Before I came down from the track to join the shingle for the approach to the jetty, I had noticed two figures collecting something on the beach.  On my return I continued along the pebbled strand a little longer and consequently met what turned out to be two women from Leicester who were gathering shells to take back home when they returned from staying in Hamble with the parents of one of them.  When they asked me where I was from I mentioned that I had been born in Leicester.  This rather delighted them and one said; ‘it’s a small world’.  I also mentioned my uncle Roy Hunter who has lived in one of the first homes on Leicester’s New Parks Estate from its very inception a lifetime ago.  I didn’t mention that I had three times run the Leicester marathon; or the details of my birth.  I was born in Leicester General Hospital on 7th July 1942 seven weeks premature, which in those days was probably a rather dicey haste.  I weighed a mere 5lb. 6oz.; was of somewhat Simian appearance; and was covered in dark hair.  Sam, in describing Malachi’s first emergence, mentioned that his son still bore some of the body hair which is a normal covering in the womb.  I hadn’t realised this.  Given my premature arrival it is therefore probably not surprising that I was a little more hirsute than usual.

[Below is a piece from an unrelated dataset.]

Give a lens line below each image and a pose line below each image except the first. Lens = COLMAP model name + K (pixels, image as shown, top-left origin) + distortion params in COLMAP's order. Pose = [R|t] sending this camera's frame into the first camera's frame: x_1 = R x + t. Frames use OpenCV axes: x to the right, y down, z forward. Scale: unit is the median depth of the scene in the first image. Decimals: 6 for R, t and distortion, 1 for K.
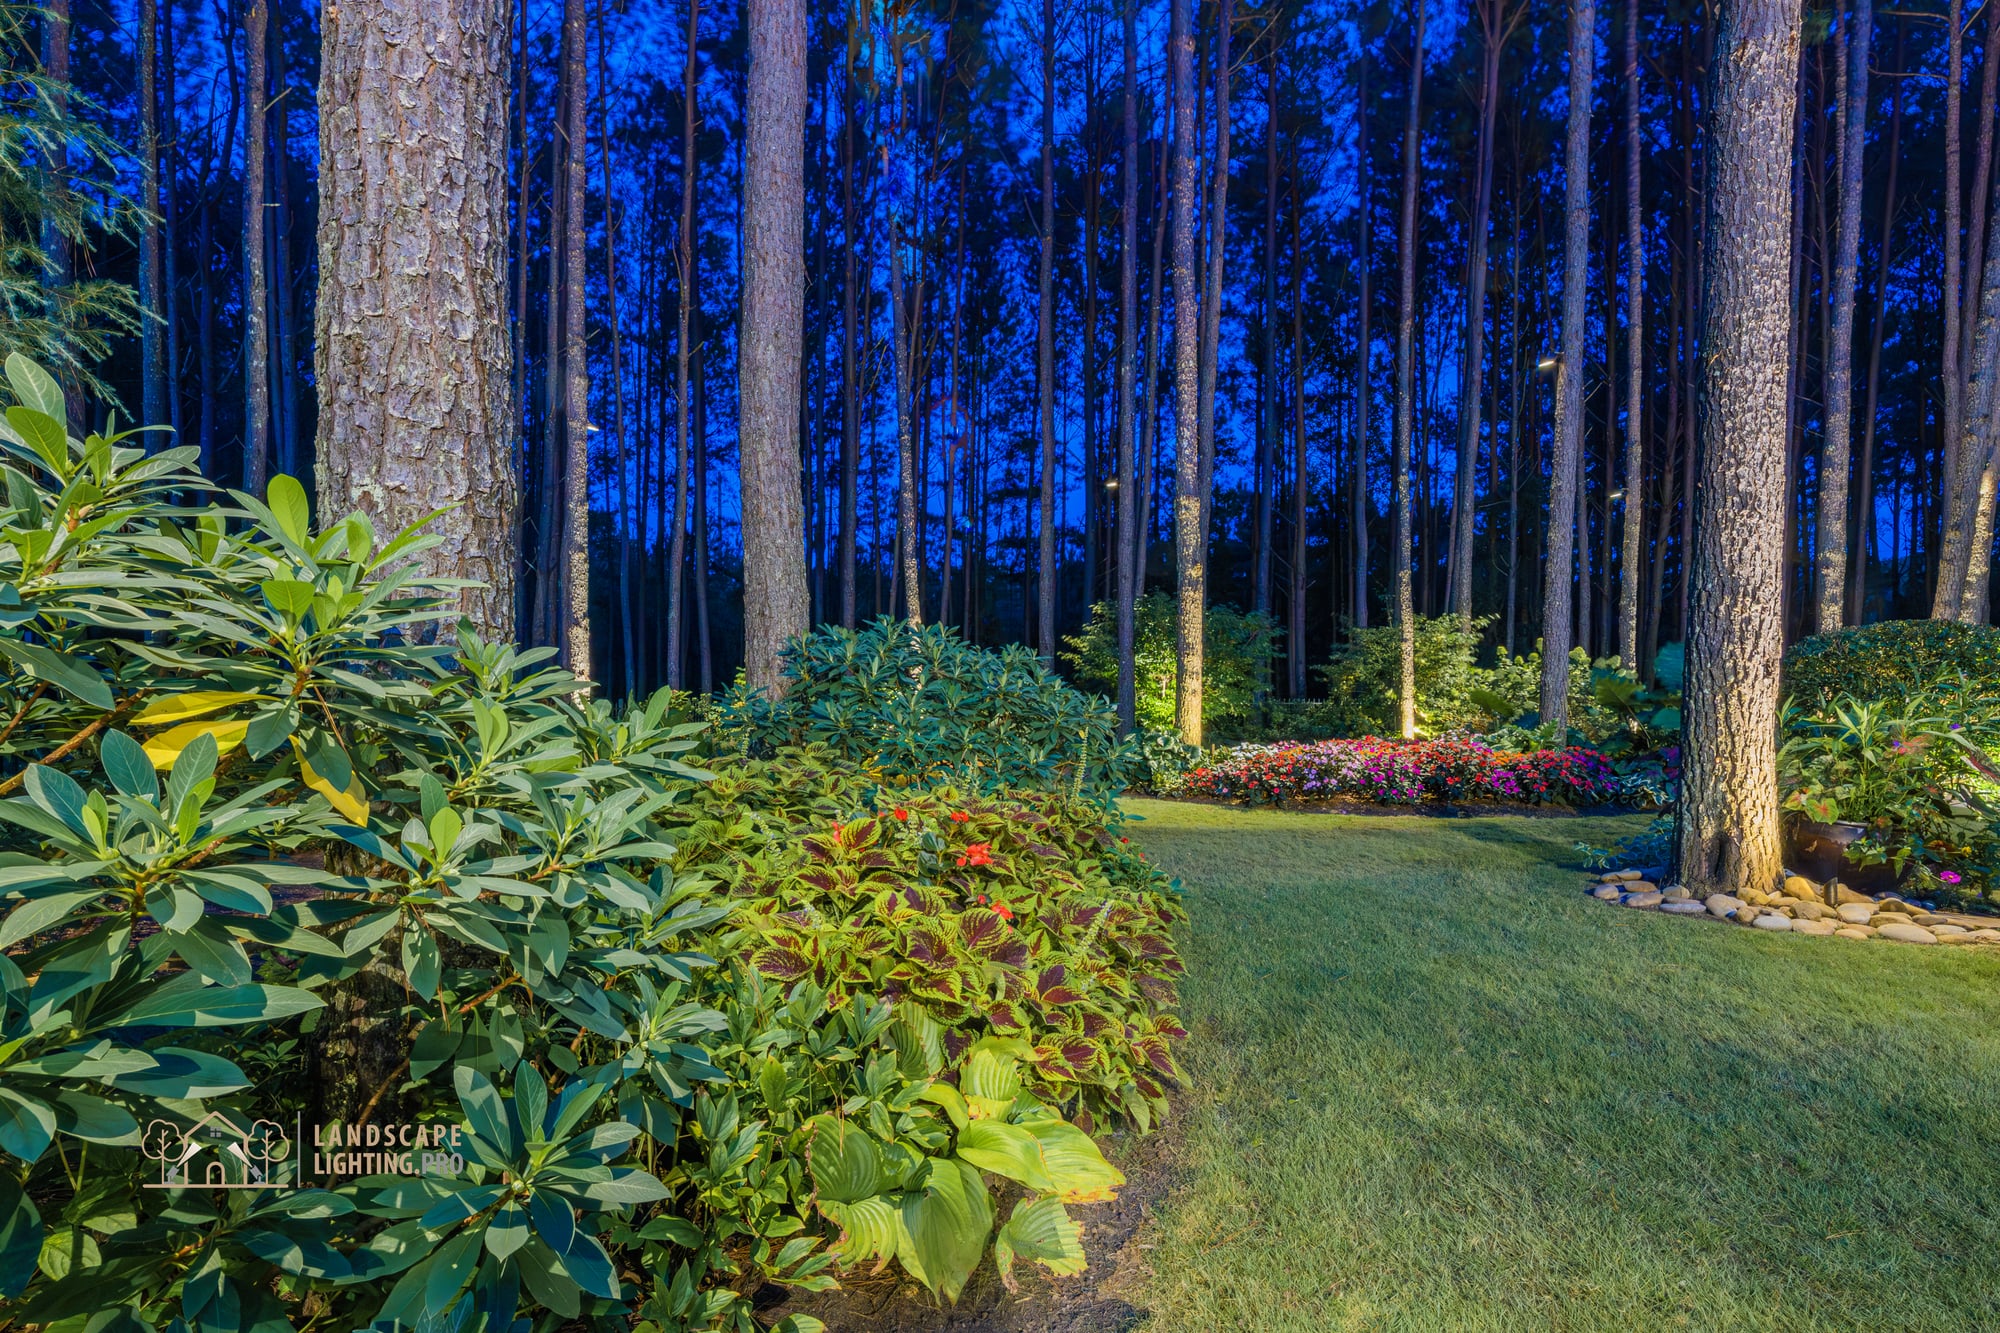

Mum and I stayed in the hospital for seven weeks and consequently developed a relationship with the nurses who comforted Mum with the words: ‘Bring him back when he’s 21.  He’ll be six foot and handsome’.  Well, I grew to be 6′ 3”.  The rest is in the eye of the beholder.

Danni, ably assisted by Andy, spent the whole afternoon preparing a marvellous roast chicken meal for Jackie and me, Elizabeth, and Lynne and Paul, and of course, themselves.  It was greatly appreciated by us all.  Jam sponge and trifle followed.  Two red wines, Budweiser, and Stella were imbibed.  Afterwards, I didn’t even have the courtesy to stay awake as Jackie drove us back to Morden.